§ **Work to be completed**
Please copy out every line of the records below word for word, changing nothing.

§ **Data for processing**
****
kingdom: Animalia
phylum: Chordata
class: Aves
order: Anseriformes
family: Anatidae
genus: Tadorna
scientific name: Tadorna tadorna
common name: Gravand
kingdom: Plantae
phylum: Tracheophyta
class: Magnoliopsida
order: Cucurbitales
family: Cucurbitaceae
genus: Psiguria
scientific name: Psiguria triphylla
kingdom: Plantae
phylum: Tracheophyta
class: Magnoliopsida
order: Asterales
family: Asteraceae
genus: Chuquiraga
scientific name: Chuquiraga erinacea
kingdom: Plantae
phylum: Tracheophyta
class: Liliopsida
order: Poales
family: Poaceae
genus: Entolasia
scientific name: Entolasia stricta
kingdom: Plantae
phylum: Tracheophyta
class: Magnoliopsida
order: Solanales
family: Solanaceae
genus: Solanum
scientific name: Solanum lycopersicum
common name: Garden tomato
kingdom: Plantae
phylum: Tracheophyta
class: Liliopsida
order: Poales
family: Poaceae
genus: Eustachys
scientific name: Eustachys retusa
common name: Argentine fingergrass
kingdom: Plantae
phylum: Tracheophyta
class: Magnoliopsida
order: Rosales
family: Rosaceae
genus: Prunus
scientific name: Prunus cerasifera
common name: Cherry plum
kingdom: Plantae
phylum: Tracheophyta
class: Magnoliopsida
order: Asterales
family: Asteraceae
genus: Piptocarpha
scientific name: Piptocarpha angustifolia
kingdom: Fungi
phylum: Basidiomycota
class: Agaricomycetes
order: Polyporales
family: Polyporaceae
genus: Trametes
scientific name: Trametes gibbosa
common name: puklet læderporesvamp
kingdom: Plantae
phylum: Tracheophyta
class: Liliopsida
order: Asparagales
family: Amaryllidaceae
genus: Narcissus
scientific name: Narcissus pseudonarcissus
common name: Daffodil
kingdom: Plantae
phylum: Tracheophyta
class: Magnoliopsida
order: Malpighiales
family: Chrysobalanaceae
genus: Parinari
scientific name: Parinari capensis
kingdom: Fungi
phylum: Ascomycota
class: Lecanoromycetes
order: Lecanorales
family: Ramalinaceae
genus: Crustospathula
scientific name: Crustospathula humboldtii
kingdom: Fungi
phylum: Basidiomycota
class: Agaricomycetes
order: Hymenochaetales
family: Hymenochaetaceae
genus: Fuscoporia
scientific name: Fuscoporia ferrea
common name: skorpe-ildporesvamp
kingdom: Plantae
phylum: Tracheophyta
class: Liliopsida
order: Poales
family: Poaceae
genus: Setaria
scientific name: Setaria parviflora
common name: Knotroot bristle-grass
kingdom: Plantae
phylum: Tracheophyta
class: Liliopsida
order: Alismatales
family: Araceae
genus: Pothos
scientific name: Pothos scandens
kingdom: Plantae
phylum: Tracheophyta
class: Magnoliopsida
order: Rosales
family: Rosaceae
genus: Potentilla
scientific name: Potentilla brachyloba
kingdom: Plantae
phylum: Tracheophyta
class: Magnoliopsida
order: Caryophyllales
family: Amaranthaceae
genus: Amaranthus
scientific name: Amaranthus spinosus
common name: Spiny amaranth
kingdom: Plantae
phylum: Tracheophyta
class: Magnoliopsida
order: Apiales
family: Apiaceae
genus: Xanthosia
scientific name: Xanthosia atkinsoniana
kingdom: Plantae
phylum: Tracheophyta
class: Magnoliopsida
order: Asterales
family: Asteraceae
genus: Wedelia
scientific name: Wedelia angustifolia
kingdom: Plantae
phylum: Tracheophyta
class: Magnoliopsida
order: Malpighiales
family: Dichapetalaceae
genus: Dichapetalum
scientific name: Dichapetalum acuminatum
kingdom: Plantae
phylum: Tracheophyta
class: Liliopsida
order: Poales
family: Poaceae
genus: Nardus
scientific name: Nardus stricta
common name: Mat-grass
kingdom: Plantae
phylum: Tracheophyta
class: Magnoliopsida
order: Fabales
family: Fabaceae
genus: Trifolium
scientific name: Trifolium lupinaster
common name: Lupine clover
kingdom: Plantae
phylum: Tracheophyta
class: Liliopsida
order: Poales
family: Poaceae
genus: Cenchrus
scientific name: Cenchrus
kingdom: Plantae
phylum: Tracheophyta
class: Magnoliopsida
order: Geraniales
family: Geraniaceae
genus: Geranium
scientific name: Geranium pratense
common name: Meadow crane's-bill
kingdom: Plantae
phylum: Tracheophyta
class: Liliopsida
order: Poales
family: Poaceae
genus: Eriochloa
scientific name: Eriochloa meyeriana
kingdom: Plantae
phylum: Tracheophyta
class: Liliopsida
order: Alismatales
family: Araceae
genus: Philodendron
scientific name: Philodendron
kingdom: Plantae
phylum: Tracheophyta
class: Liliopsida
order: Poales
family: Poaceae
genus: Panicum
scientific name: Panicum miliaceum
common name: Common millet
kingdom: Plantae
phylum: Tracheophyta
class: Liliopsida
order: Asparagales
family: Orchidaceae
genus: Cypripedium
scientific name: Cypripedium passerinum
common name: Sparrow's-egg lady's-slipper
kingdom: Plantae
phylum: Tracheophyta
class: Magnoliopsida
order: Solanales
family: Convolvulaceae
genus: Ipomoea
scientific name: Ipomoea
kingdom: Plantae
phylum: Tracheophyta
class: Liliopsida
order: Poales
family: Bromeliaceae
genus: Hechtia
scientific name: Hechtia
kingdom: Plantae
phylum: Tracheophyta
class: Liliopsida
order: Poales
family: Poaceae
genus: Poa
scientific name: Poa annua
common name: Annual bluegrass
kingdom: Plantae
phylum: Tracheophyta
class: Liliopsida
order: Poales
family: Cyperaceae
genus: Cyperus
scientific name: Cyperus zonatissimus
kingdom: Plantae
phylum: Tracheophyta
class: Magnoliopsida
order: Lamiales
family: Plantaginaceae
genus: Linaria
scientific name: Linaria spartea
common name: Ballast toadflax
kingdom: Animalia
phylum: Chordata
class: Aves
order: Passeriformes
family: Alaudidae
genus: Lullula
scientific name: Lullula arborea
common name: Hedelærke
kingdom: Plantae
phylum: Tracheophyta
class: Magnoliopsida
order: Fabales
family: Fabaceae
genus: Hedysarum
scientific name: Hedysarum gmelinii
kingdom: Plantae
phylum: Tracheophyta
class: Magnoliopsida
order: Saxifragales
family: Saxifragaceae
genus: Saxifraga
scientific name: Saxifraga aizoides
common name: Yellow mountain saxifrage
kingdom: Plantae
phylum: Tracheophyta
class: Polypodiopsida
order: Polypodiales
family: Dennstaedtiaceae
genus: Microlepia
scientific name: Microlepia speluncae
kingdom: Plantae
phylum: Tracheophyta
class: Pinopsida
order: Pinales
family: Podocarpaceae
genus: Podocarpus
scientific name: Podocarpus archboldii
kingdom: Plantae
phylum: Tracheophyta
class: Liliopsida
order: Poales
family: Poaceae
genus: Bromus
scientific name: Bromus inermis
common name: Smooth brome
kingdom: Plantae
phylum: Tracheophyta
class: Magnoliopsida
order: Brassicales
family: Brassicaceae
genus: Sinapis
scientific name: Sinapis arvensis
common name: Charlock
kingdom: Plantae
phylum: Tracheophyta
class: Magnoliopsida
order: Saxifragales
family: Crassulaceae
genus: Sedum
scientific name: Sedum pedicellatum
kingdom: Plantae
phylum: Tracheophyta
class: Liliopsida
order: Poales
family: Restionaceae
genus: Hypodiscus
****
§ **Written reply**
kingdom: Animalia
phylum: Chordata
class: Aves
order: Anseriformes
family: Anatidae
genus: Tadorna
scientific name: Tadorna tadorna
common name: Gravand
kingdom: Plantae
phylum: Tracheophyta
class: Magnoliopsida
order: Cucurbitales
family: Cucurbitaceae
genus: Psiguria
scientific name: Psiguria triphylla
kingdom: Plantae
phylum: Tracheophyta
class: Magnoliopsida
order: Asterales
family: Asteraceae
genus: Chuquiraga
scientific name: Chuquiraga erinacea
kingdom: Plantae
phylum: Tracheophyta
class: Liliopsida
order: Poales
family: Poaceae
genus: Entolasia
scientific name: Entolasia stricta
kingdom: Plantae
phylum: Tracheophyta
class: Magnoliopsida
order: Solanales
family: Solanaceae
genus: Solanum
scientific name: Solanum lycopersicum
common name: Garden tomato
kingdom: Plantae
phylum: Tracheophyta
class: Liliopsida
order: Poales
family: Poaceae
genus: Eustachys
scientific name: Eustachys retusa
common name: Argentine fingergrass
kingdom: Plantae
phylum: Tracheophyta
class: Magnoliopsida
order: Rosales
family: Rosaceae
genus: Prunus
scientific name: Prunus cerasifera
common name: Cherry plum
kingdom: Plantae
phylum: Tracheophyta
class: Magnoliopsida
order: Asterales
family: Asteraceae
genus: Piptocarpha
scientific name: Piptocarpha angustifolia
kingdom: Fungi
phylum: Basidiomycota
class: Agaricomycetes
order: Polyporales
family: Polyporaceae
genus: Trametes
scientific name: Trametes gibbosa
common name: puklet læderporesvamp
kingdom: Plantae
phylum: Tracheophyta
class: Liliopsida
order: Asparagales
family: Amaryllidaceae
genus: Narcissus
scientific name: Narcissus pseudonarcissus
common name: Daffodil
kingdom: Plantae
phylum: Tracheophyta
class: Magnoliopsida
order: Malpighiales
family: Chrysobalanaceae
genus: Parinari
scientific name: Parinari capensis
kingdom: Fungi
phylum: Ascomycota
class: Lecanoromycetes
order: Lecanorales
family: Ramalinaceae
genus: Crustospathula
scientific name: Crustospathula humboldtii
kingdom: Fungi
phylum: Basidiomycota
class: Agaricomycetes
order: Hymenochaetales
family: Hymenochaetaceae
genus: Fuscoporia
scientific name: Fuscoporia ferrea
common name: skorpe-ildporesvamp
kingdom: Plantae
phylum: Tracheophyta
class: Liliopsida
order: Poales
family: Poaceae
genus: Setaria
scientific name: Setaria parviflora
common name: Knotroot bristle-grass
kingdom: Plantae
phylum: Tracheophyta
class: Liliopsida
order: Alismatales
family: Araceae
genus: Pothos
scientific name: Pothos scandens
kingdom: Plantae
phylum: Tracheophyta
class: Magnoliopsida
order: Rosales
family: Rosaceae
genus: Potentilla
scientific name: Potentilla brachyloba
kingdom: Plantae
phylum: Tracheophyta
class: Magnoliopsida
order: Caryophyllales
family: Amaranthaceae
genus: Amaranthus
scientific name: Amaranthus spinosus
common name: Spiny amaranth
kingdom: Plantae
phylum: Tracheophyta
class: Magnoliopsida
order: Apiales
family: Apiaceae
genus: Xanthosia
scientific name: Xanthosia atkinsoniana
kingdom: Plantae
phylum: Tracheophyta
class: Magnoliopsida
order: Asterales
family: Asteraceae
genus: Wedelia
scientific name: Wedelia angustifolia
kingdom: Plantae
phylum: Tracheophyta
class: Magnoliopsida
order: Malpighiales
family: Dichapetalaceae
genus: Dichapetalum
scientific name: Dichapetalum acuminatum
kingdom: Plantae
phylum: Tracheophyta
class: Liliopsida
order: Poales
family: Poaceae
genus: Nardus
scientific name: Nardus stricta
common name: Mat-grass
kingdom: Plantae
phylum: Tracheophyta
class: Magnoliopsida
order: Fabales
family: Fabaceae
genus: Trifolium
scientific name: Trifolium lupinaster
common name: Lupine clover
kingdom: Plantae
phylum: Tracheophyta
class: Liliopsida
order: Poales
family: Poaceae
genus: Cenchrus
scientific name: Cenchrus
kingdom: Plantae
phylum: Tracheophyta
class: Magnoliopsida
order: Geraniales
family: Geraniaceae
genus: Geranium
scientific name: Geranium pratense
common name: Meadow crane's-bill
kingdom: Plantae
phylum: Tracheophyta
class: Liliopsida
order: Poales
family: Poaceae
genus: Eriochloa
scientific name: Eriochloa meyeriana
kingdom: Plantae
phylum: Tracheophyta
class: Liliopsida
order: Alismatales
family: Araceae
genus: Philodendron
scientific name: Philodendron
kingdom: Plantae
phylum: Tracheophyta
class: Liliopsida
order: Poales
family: Poaceae
genus: Panicum
scientific name: Panicum miliaceum
common name: Common millet
kingdom: Plantae
phylum: Tracheophyta
class: Liliopsida
order: Asparagales
family: Orchidaceae
genus: Cypripedium
scientific name: Cypripedium passerinum
common name: Sparrow's-egg lady's-slipper
kingdom: Plantae
phylum: Tracheophyta
class: Magnoliopsida
order: Solanales
family: Convolvulaceae
genus: Ipomoea
scientific name: Ipomoea
kingdom: Plantae
phylum: Tracheophyta
class: Liliopsida
order: Poales
family: Bromeliaceae
genus: Hechtia
scientific name: Hechtia
kingdom: Plantae
phylum: Tracheophyta
class: Liliopsida
order: Poales
family: Poaceae
genus: Poa
scientific name: Poa annua
common name: Annual bluegrass
kingdom: Plantae
phylum: Tracheophyta
class: Liliopsida
order: Poales
family: Cyperaceae
genus: Cyperus
scientific name: Cyperus zonatissimus
kingdom: Plantae
phylum: Tracheophyta
class: Magnoliopsida
order: Lamiales
family: Plantaginaceae
genus: Linaria
scientific name: Linaria spartea
common name: Ballast toadflax
kingdom: Animalia
phylum: Chordata
class: Aves
order: Passeriformes
family: Alaudidae
genus: Lullula
scientific name: Lullula arborea
common name: Hedelærke
kingdom: Plantae
phylum: Tracheophyta
class: Magnoliopsida
order: Fabales
family: Fabaceae
genus: Hedysarum
scientific name: Hedysarum gmelinii
kingdom: Plantae
phylum: Tracheophyta
class: Magnoliopsida
order: Saxifragales
family: Saxifragaceae
genus: Saxifraga
scientific name: Saxifraga aizoides
common name: Yellow mountain saxifrage
kingdom: Plantae
phylum: Tracheophyta
class: Polypodiopsida
order: Polypodiales
family: Dennstaedtiaceae
genus: Microlepia
scientific name: Microlepia speluncae
kingdom: Plantae
phylum: Tracheophyta
class: Pinopsida
order: Pinales
family: Podocarpaceae
genus: Podocarpus
scientific name: Podocarpus archboldii
kingdom: Plantae
phylum: Tracheophyta
class: Liliopsida
order: Poales
family: Poaceae
genus: Bromus
scientific name: Bromus inermis
common name: Smooth brome
kingdom: Plantae
phylum: Tracheophyta
class: Magnoliopsida
order: Brassicales
family: Brassicaceae
genus: Sinapis
scientific name: Sinapis arvensis
common name: Charlock
kingdom: Plantae
phylum: Tracheophyta
class: Magnoliopsida
order: Saxifragales
family: Crassulaceae
genus: Sedum
scientific name: Sedum pedicellatum
kingdom: Plantae
phylum: Tracheophyta
class: Liliopsida
order: Poales
family: Restionaceae
genus: Hypodiscus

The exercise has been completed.